What is needed: Transcribe exactly the line containing "578 161 10.08" plus every later line in the data.

(Collected data entries)
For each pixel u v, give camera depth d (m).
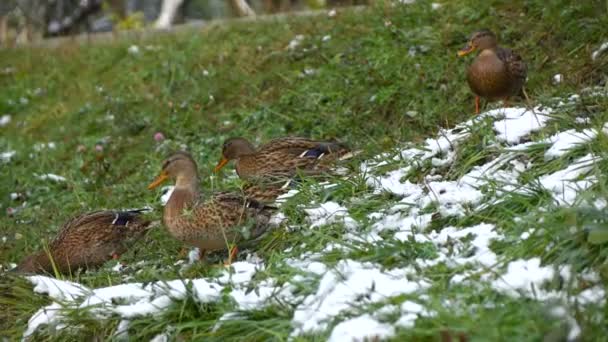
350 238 9.83
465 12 17.27
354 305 8.10
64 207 14.95
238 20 21.09
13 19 26.89
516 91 13.77
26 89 21.20
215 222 10.77
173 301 9.09
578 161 10.08
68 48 22.66
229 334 8.56
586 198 8.76
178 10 26.16
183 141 16.88
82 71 21.30
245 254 10.99
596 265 8.05
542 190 9.60
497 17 16.89
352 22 18.77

Result for this exercise:
578 161 10.08
68 48 22.66
229 334 8.56
586 198 8.76
178 10 26.16
183 141 16.88
82 71 21.30
245 254 10.99
596 265 8.05
542 190 9.60
497 17 16.89
352 22 18.77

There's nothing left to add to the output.